Qui serve un passo indietro: l’espressione «high crimes and misdemeanors» fu il risultato di lunghe riflessioni e contrattazioni nel 1787 a Filadelfia. I delegati rinunciarono a formule come malpractice, neglect of duty, maladministration per evitare che il Congresso potesse “sfiduciare” il presidente per semplici disaccordi politici: occorreva un vero e proprio crimine. Oggi misdemeanor indica un reato minore, ma all’epoca, per i costituenti, high misdemeanors indicava una categoria di gravi violazioni della legge (great offenses) motivo di impeachment nel diritto consuetudinario inglese. Oltre a tradimento e corruzione, esse comprendevano abuso (misapplication) dei fondi pubblici, abuso di potere, negligenza nell’espletamento dei propri doveri, usurpazione (encroachment) delle prerogative del parlamento, o disprezzo del medesimo. Da questo punto di vista, Trump ha praticamente violato la costituzione ogni giorno da quando è entrato in carica.

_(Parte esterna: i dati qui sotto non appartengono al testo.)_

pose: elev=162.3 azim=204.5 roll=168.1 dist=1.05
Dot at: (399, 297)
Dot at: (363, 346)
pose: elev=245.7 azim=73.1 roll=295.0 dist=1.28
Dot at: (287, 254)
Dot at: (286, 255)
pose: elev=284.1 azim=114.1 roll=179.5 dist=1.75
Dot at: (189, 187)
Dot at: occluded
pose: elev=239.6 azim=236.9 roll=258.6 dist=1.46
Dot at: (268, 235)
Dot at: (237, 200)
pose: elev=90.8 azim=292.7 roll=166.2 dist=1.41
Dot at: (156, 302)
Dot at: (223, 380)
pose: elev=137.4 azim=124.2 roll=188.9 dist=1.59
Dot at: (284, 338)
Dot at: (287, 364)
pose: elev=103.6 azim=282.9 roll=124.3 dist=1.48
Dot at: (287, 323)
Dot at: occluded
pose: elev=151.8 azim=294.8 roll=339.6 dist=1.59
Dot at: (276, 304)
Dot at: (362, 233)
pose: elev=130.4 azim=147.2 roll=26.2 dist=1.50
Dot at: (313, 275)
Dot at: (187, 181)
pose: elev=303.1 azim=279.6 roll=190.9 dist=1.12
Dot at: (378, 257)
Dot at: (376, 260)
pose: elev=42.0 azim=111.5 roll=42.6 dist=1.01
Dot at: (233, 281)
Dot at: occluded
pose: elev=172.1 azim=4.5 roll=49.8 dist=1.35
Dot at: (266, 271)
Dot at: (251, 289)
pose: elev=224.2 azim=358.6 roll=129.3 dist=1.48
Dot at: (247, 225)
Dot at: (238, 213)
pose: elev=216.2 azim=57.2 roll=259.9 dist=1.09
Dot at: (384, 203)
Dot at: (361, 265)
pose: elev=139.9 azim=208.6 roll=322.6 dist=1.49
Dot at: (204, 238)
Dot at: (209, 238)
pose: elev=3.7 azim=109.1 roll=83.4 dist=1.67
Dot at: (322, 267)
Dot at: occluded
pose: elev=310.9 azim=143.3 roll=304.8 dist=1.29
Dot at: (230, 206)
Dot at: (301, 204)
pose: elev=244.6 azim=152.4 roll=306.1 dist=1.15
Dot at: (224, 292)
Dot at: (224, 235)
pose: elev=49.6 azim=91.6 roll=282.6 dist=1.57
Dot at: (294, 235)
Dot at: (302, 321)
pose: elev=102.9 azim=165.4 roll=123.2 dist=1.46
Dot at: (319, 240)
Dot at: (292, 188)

TUTTAVIA, la mossa dei democratici a soli 13 mesi dalle elezioni presidenziali è un un grave errore politico perché non potrà andare in porto (i senatori repubblicani lo assolveranno) e, soprattutto, perché mobiliterà la base repubblicana ad andare a votare a suo favore. La minoranza di americani che ha eletto Trump nel 2016 (Hillary prese tre milioni di voti in più) era perfettamente cosciente delle bizzarrie del presidente e probabilmente si aspettava che molte delle sue imprese sarebbero state al limite della legge per i suoi vari conflitti d’interesse. Lo avevano votato ugualmente perché Trump aveva saputo farsi interprete di frustrazioni e risentimenti di antica data: i suoi sostenitori erano, e sono, minoritari nel Paese ma gli sono incredibilmente fedeli, come dimostra il fatto che il suo gradimento nei sondaggi non si è mosso di un centimetro dall’entrata in carica ad oggi. Era al 43% il giorno in cui ha giurato ed è il 43% oggi, nonostante le sue promesse non siano state realizzate e nonostante l’immagine di confusione e incompetenza trasmessa dalla Casa Bianca in questi tre anni. Se si mobilitano in massa, grazie al bizzarro sistema elettorale americano sono in grado di rieleggerlo.
I DEMOCRATICi hanno adottato uno storytelling in cui hanno perso le elezioni del 2016 perché il nemico storico complottava nell’ombra con l’aiuto di potenze straniere, ma non è così: hanno perso perché, oltre ai milionari, una parte della classe media impoverita e della classe operaia danneggiata dalla globalizzazione hanno preferito Trump. Hanno perso perché avevano in Hillary Clinton un pessimo candidato e perché il bilancio degli anni di Obama non era così entusiasmante come dicevano. L’impeachment serve a cancellare la riflessione sulle loro responsabilità e su cosa dovrebbe fare un partito che volesse difendere gli interessi dei più deboli ma rischia concretamente di far perdere le elezioni del 2020. Potrà il mondo sopravvivere ad altri quattro anni di Trump, magari rafforzato da un Congresso di nuovo controllato dai repubblicani?